All’ordine del giorno, semplicemente la discussione della ormai nota idea di realizzare un parco divertimenti acquatico (“aquafan” lo chiamano tutti) in sostituzione della storica cascina Vittoria (per molti “la cascina delle mele”), che domina la piana del Toce e fa da ingresso a Verbania, venendo da sud.
Cominciamo dai contrari.
Secondo l’associazione Pro Fondotoce 2000 l’area della riserva è un polmone verde per un abitato già soffocato dalla strada; già oggi c’è carenza idrica durante la stagione turistica; la piana del Toce è luogo di memoria storica con il sacrario dei 42 Martiri. Suggerisce dunque il rafforzamento del patrimonio naturale e storico e auspica il mantenimento della destinazione agricola già prevista nel Piano regolatore, evitando ulteriori urbanizzazioni.

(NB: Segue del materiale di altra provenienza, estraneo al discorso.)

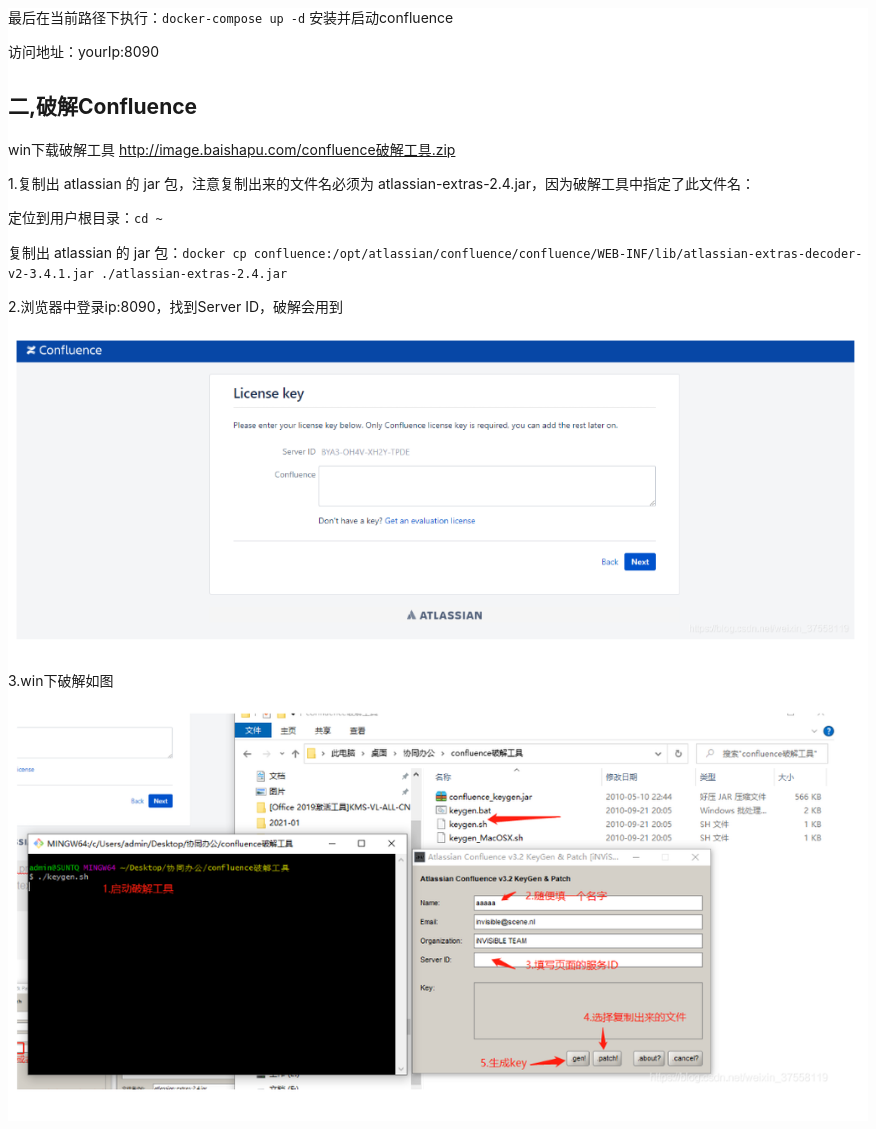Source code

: 最后在当前路径下执行：`docker-compose up -d` 安装并启动confluence

访问地址：yourIp:8090 

## 二,破解Confluence

win下载破解工具 
http://image.baishapu.com/confluence破解工具.zip 



1.复制出 atlassian 的 jar 包，注意复制出来的文件名必须为 atlassian-extras-2.4.jar，因为破解工具中指定了此文件名：

定位到用户根目录：`cd ~`

复制出 atlassian 的 jar 包：`docker cp confluence:/opt/atlassian/confluence/confluence/WEB-INF/lib/atlassian-extras-decoder-v2-3.4.1.jar ./atlassian-extras-2.4.jar `

2.浏览器中登录ip:8090，找到Server ID，破解会用到 

![image-20210304144749046]( Confluence安装破解.assets/image-20210304144749046.png)

3.win下破解如图

![image-20210304144232986]( Confluence安装破解.assets/image-20210304144232986.png)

Con più o meno le stesse motivazioni si dicono contrari all’aquafan anche Paolo D’Amico, vice presidente Italia Nostra e imprenditore alberghiero (“un turismo di qualità richiede maggior cura del territorio”), Antonio Biganzoli e Gianni Pizzigoni, rispettivamente presidente e direttore del Museo del Paesaggio (“il paesaggio e la memoria sono un patrimonio da gestire bene”), Carabelli Enrica, presidente del WWF di Pallanza (“ristrutturare è diverso da cementificare”).
Tra i politici si dichiarano contrari all’acquafan Giovanna Albertini, capogruppo di Rifondazione al Comune di Verbania (e cita “il cattivo esempio della siepe del golf, che ha chiuso lo scorcio sulle montagne”) e Pietro Ricchi, presidente della federazione dei Verdi VCO ( “tutte le scelte fatte qui portano una firma precisa, e non sono mai state condivise” ).
Anche Paola Barassi, presidente della commissione ambiente della Regione, è convinta che si debba puntare a un turismo eco-compatibile, sostenibile, di qualità. ( “i residence non portano alcun beneficio ai cittadini” )
Daniele Capra, di A.N., consigliere di circoscrizione, pur critico verso l’operato della riserva naturale, ne propone piuttosto l’ampliamento e il rafforzamento, suggerendo interventi volti a qualificarne la fruizione.
Veniamo ai favorevoli.
A parte un agricoltore che ricorda che“gli imprenditori portano lavoro”, e un pescatore (che si però limitato a dire che “l’ambiente si tutela ripulendo il canneto”), più che di favorevoli di deve parlare di “possibilisti”.
Aldo Reschigna, ex sindaco di Verbania, oggi consigliere regionale DS, ricorda che fino ad oggi il piano regolatore ha previsto uno spazio aperto nell’area della piana e questo va mantenuto, ma ci sono due immobili non utilizzati (la cascina Vittoria, appunto, e l’ex fabbrica Ossolana) e occorre discutere del loro futuro.
Pino Grieco, Margherita, vice presidente della Provincia del VCO, afferma che l’idea dell’acquafan interessa un’area della Provincia di notevole pregio ambientale e di centralità, con valenza sovra-comunale: se ne parlerà quando ci saranno proposte più concrete, ma non si può essere contrari ad ogni tipo di sviluppo.
Il solo vero “aquafannista” sembra essere Gian Maria Giani (capogruppo DS a Verbania): a suo parere la popolazione è favorevole agli interventi sul territorio: “bisogna portare del lavoro, non è necessario guardare alla bellezza di un’opera ma all’utilità”.